KUTIPAN PILIHAN:
Zona Line News-Ende, Solidaritas perempuan Floresa yang tergabung dalam forum peduli penegakan HAM Perempuan di Kabupaten Ende, mendesak agar lembaga Dewan Perwakilan Rakyat Daerah Kabupaten Ende segera mengusut tuntas kasus yang menimpa ibu FSD, terkait kasus pelecehan terhadap harkat dan martabat perempuan oleh seorang oknum Dewan Perwakilan Rakyat Kabupaten Ende. Ungkap Ketua Forum Peduli Penegakan HAM Perempuan Kabupaten Ende, Maria Gabriela Aga di Ende Selasa 26 Mei 2015.
Menurut Maria Gabriela Aga , Kasus yang menimpa dialmai FSD dilakukan oleh seorang oknum anggota DPRD Ende yang berinisial AKMB. Perlakuan Oknum Anggota DPRD tersebut dinilai telah melecehkan harkat dan martabat perempuan akibat masalah sepele yang terjadi sejak beberapa waktu lalu dikantor DPRD Ende. Pasalnya perlakuan oknum DPRD ini dengan melontarkan kata atau kalimat kasar terhadap pegawainya menyebabkan pihak korban merasa harkat dan martabat perempuan dilecehkan, akibatnya forum peduli penegakan HAM Perempuan mendatangi kantor DPRD Ende untuk meminta pertanggung jawaban secara hukum untuk dan diselesaikan secara kelembagaan DPRD Ende .
Lanjutnya, masalah yang terjadi didalam internal lembaga DPRD Ende yang dilakoni langsung seorang oknum pelaku anggota DPRD Ende terhadap korban pelecehan seorang PNS berinisial FSD yang bekerja dikantor tersebut dinilai telah mencoreng nama baik seorang perempuan dan nama baik lembaga. Padahal lembaga DPRD Ende telah menjadi penginisiasi lahirnya sebuah perda tentang perlindungan terhadap hak – hak perempuan dan anak korban kekerasan dikabupaten Ende namun salah seorang anggota DPRD sendiri yang berinisial AKMB mengangkangi perda tersebut.
ADVERTISEMENT
SCROLL TO RESUME CONTENT
Ketua Solidaritas Perempuan Floresta, Marta D Wangge pada kesempatan tersebut mengatakan kasus yang dialami FSD dengan pelaku AKMB segera diusut tuntas secara kelembagaan Dewan. Sebagai pelaku harus ditindak tegas apapun alasannya. Untui itu saya minta Badan Kehormatan Dewan harus berproaktif dalam penyelesaian kasus tersebut secara internal kelembagaan dewan agar dipandang penting untuk segera dilakukan proses rekonsiliasi.

Catatan tersimpan:
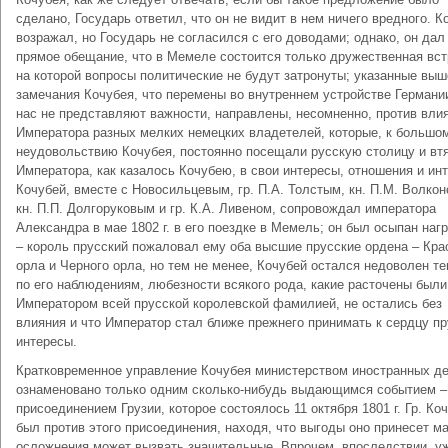
сделано, Государь ответил, что он не видит в нем ничего вредного. К
возражал, но Государь не согласился с его доводами; однако, он дал
прямое обещание, что в Мемеле состоится только дружественная вст
на которой вопросы политические не будут затронуты; указанные выш
замечания Кочубея, что перемены во внутреннем устройстве Германи
нас не представляют важности, направлены, несомненно, против вли
Императора разных мелких немецких владетелей, которые, к большо
неудовольствию Кочубея, постоянно посещали русскую столицу и вт
Императора, как казалось Кочубею, в свои интересы, отношения и инт
Кочубей, вместе с Новосильцевым, гр. П.А. Толстым, кн. П.М. Волкон
кн. П.П. Долгоруковым и гр. К.А. Ливеном, сопровождал императора
Александра в мае 1802 г. в его поездке в Мемель; он был осыпан наг
– король прусский пожаловал ему оба высшие прусские ордена – Кра
орла и Черного орла, но тем не менее, Кочубей остался недоволен те
по его наблюдениям, любезности всякого рода, какие расточены были
Императором всей прусской королевской фамилией, не остались без
влияния и что Император стал ближе прежнего принимать к сердцу п
интересы.
Кратковременное управление Кочубея министерством иностранных д
ознаменовано только одним сколько-нибудь выдающимся событием –
присоединением Грузии, которое состоялось 11 октября 1801 г. Гр. Ко
был против этого присоединения, находя, что выгоды оно принесет м
осложнения может вызвать значительные. Впрочем, впоследствии, у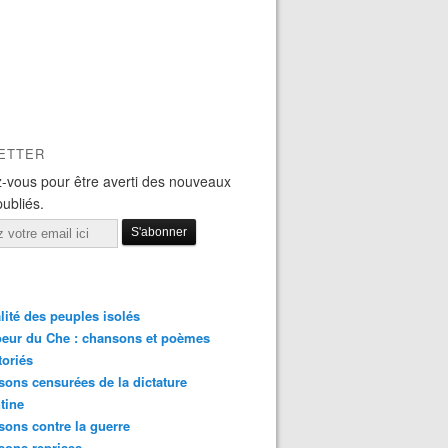
ETTER
-vous pour être averti des nouveaux
publiés.
lité des peuples isolés
eur du Che : chansons et poèmes
toriés
ons censurées de la dictature
tine
ons contre la guerre
sons reprises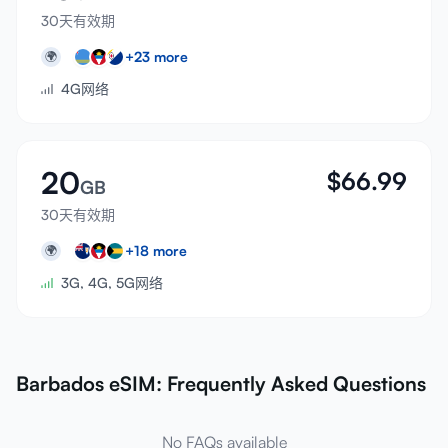
30天有效期
+
23
more
🌍
4G网络
20
$
66.99
GB
30天有效期
+
18
more
🌍
3G, 4G, 5G网络
Barbados eSIM: Frequently Asked Questions
No FAQs available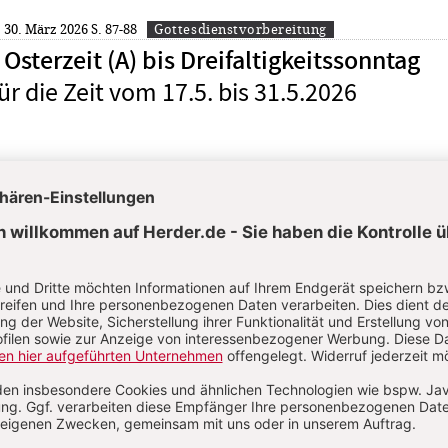
: 30. März 2026
S. 87-88
Gottesdienstvorbereitung
Osterzeit (A) bis Dreifaltigkeitssonntag
ür die Zeit vom 17.5. bis 31.5.2026
: 2. Februar 2026
S. 43-44
Gottesdienstvorbereitung
es Herrn bis Ostern - In der Nacht
ür die Zeit vom 25.3. bis 5.4.2026
n
KOMMENT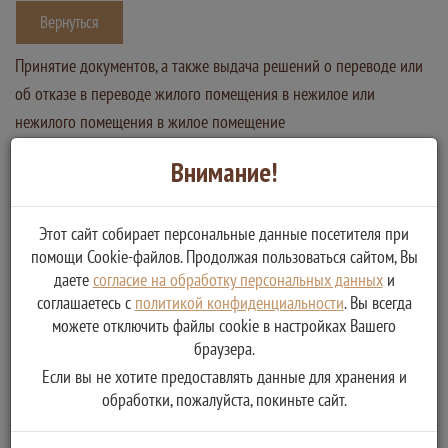
Вернуться
Принятие документов, а также выдача решений о переводе или
об отказе в переводе жилого помещения в нежилое или
нежилого помещения в жилое помещение
Услугу предоставляет
Внимание!
Администрация Великооктябрьского сельского поселения
Фировского района Тверской области
Этот сайт собирает персональные данные посетителя при
Принятие документов, а также выдача решений о
помощи Cookie-файлов. Продолжая пользоваться сайтом, Вы
переводе жилого помещения в нежилое или нежилого
даете
согласие на обработку персональных данных
и
помещения в жилое помещение
соглашаетесь с
политикой конфиденциальности
. Вы всегда
можете отключить файлы cookie в настройках Вашего
браузера.
Если вы не хотите предоставлять данные для хранения и
обработки, пожалуйста, покиньте сайт.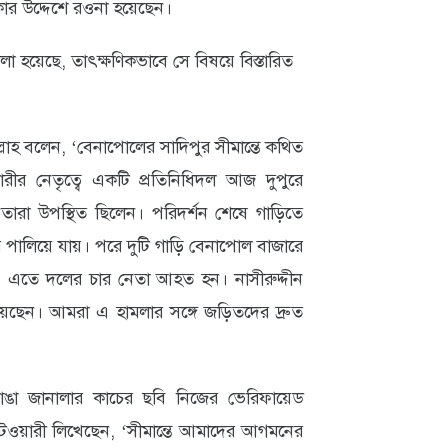
ার উদ্দেশে রওনা হয়েছেন।
 হয়েছে, তাৎক্ষণিকভাবে সে বিষয়ে বিস্তারিত
্লাহ বলেন, ‘বেনাপোলের সাদিপুর সীমান্তে কথিত
য়ারীর নেতৃত্বে একটি প্রতিনিধিদল আজ দুপুরে
নেতারা উপস্থিত ছিলেন। পরিদর্শন শেষে গাড়িতে
 পালিয়ে যায়। পরে দুটি গাড়ি বেনাপোল বাজারে
য়। এতে দলের চার নেতা আহত হন। নাসীরুদ্দীন
য়েছেন। আমরা এ হামলার সঙ্গে জড়িতদের দ্রুত
ঙা জানালার কাচের ছবি নিজের ভেরিফায়েড
পাটওয়ারী লিখেছেন, ‘সীমান্তে আমাদের আগমনের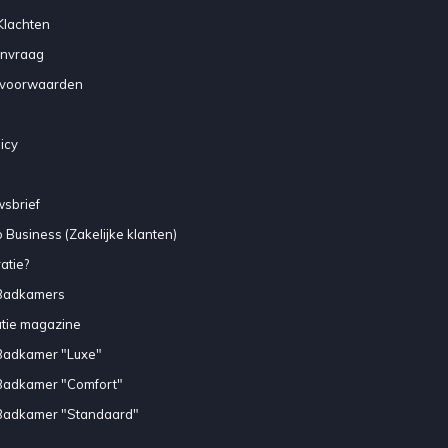
Klachten
anvraag
voorwaarden
icy
sbrief
 Business (Zakelijke klanten)
atie?
Badkamers
atie magazine
Badkamer "Luxe"
Badkamer "Comfort"
Badkamer "Standaard"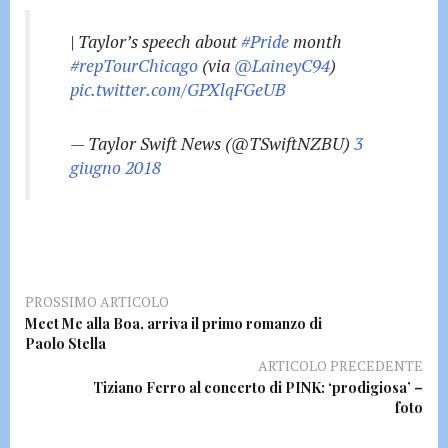
| Taylor’s speech about
#Pride
month
#repTourChicago
(via
@LaineyC94
)
pic.twitter.com/GPXlqFGeUB
— Taylor Swift News (@TSwiftNZBU)
3
giugno 2018
PROSSIMO ARTICOLO
Meet Me alla Boa, arriva il primo romanzo di
Paolo Stella
ARTICOLO PRECEDENTE
Tiziano Ferro al concerto di PINK: ‘prodigiosa’ –
foto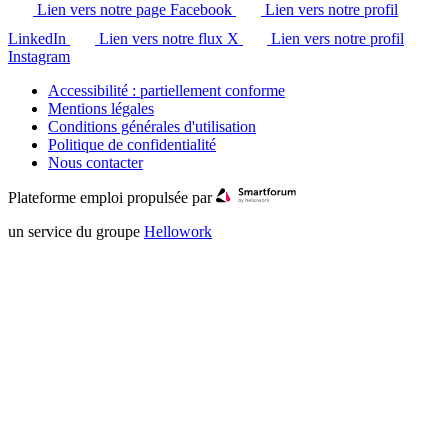
Lien vers notre page Facebook
Lien vers notre profil
LinkedIn
Lien vers notre flux X
Lien vers notre profil
Instagram
Accessibilité : partiellement conforme
Mentions légales
Conditions générales d'utilisation
Politique de confidentialité
Nous contacter
Plateforme emploi propulsée par
un service du groupe
Hellowork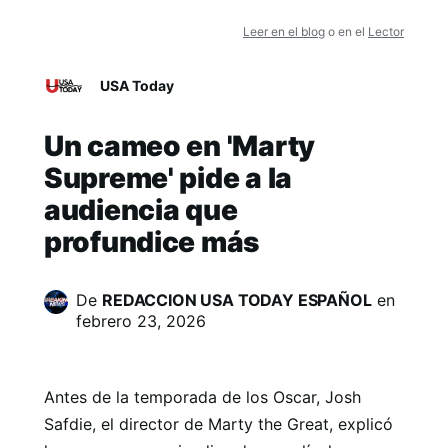
Leer en el blog
o en el
Lector
USA Today
Un cameo en 'Marty
Supreme' pide a la
audiencia que
profundice más
De
REDACCION USA TODAY ESPAÑOL
en
febrero 23, 2026
Antes de la temporada de los Oscar, Josh
Safdie, el director de Marty the Great, explicó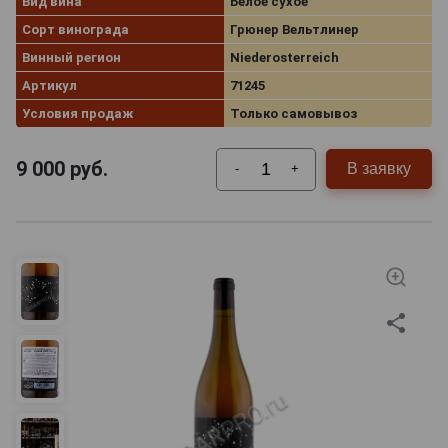
Вид вина
Белое сухое
Сорт винограда
Грюнер Вельтлинер
Винный регион
Niederosterreich
Артикул
71245
Условия продаж
Только самовывоз
9 000
руб.
В заявку
-
+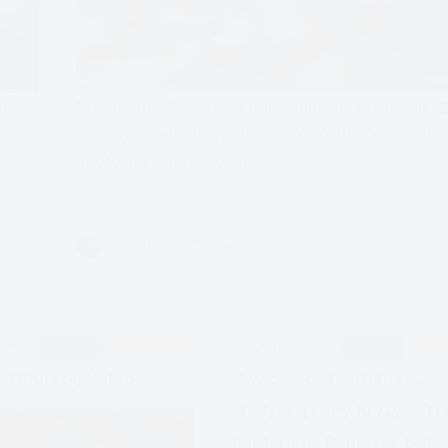
ss.
Nie chodzi o to, żeby mówić sobie od rana do wiec
ie do
pozytywne afirmacje. Być może komuś, to pomaga, a
nie, to mam inną propozycję.
Czytam
Pozytywne
VIVIAN FISZER
1 MIN.
Myśli,
bycie
tu
i
2017
MEDYTACJE
WSPÓŁCZUCIA
APDEJT:
LIS 7, 2017
MEDYTACJE
UWAŻ
teraz,
dobre
 Miłującej Dobroci
Uważność. Mindfulness.
życie
Medytacja Siły. Kryzys, Str
Borderline, Depresja, Lęk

TUGAS KERJA A:
Dalam berita kasus DPRD Ende, siapa Ketua Forum Peduli Penegakan HAM Perempuan Kabupaten Ende?
TUGAS KERJA B:
Ketik ulang bagian berita kasus DPRD Ende yang dimulai dengan "Lanjutnya, masalah yang" dan berlanjut sampai "mengangkangi perda tersebut.".
TUGAS KERJA C:
Lanjutkan berita kasus DPRD Ende mulai setelah kalimat terakhirnya.

JAWABAN LATIHAN A:
Maria Gabriela Aga.

JAWABAN LATIHAN B:
Lanjutnya, masalah yang terjadi didalam internal lembaga DPRD Ende yang dilakoni langsung seorang oknum pelaku anggota DPRD Ende terhadap korban pelecehan seorang PNS berinisial FSD yang bekerja dikantor tersebut dinilai telah mencoreng nama baik seorang perempuan dan nama baik lembaga. Padahal lembaga DPRD Ende telah menjadi penginisiasi lahirnya sebuah perda tentang perlindungan terhadap hak – hak perempuan dan anak korban kekerasan dikabupaten Ende namun salah seorang anggota DPRD sendiri yang berinisial AKMB mengangkangi perda tersebut.

JAWABAN LATIHAN C:
Dikatakannya, Dewan Perwakilan Rakyat adalah institusi terhormat yang merupakan representatif dari masyarakat, DPR dipilih dan diangkat dari,oleh dan untuk rakyat dan bukan di Lotre. DPR seharusnya menjadi pengawas dan pengayom tempat berlindungnya seluruh masyarakat kabupaten Ende dari segala bentuk ketidak adilan yang terjadi dan bukan untuk menjadi tempat penelantaran segala masalah.
Menurutnya, Dewan Perwakilan Rakyat bertugas untuk mendukung keadilan bagi hak – hak rakyat dan menjadi solutor atas pelbagai masalah yang menimpa masyarakat-nya serta menjadi panutan terhadap rakyatnya dan bukan untuk menjadi pelaku dari kekerasan.
Dijelaskannya, kesetaraan dan keadilan antara perempuan dan laki – laki akan hak – haknya sebagai manusia telah termaktub dalam undang – undang dan peraturan pemerintah yang pada dasarnya bermuara pada penetapan dewan perwakilan rakyat sehingga dewan perwakilan rakyat benar – benar adalah orang yang arif dan bijaksana serta memahami karakter dan kultur setempat dalam menyelesaikan persoalan apapun.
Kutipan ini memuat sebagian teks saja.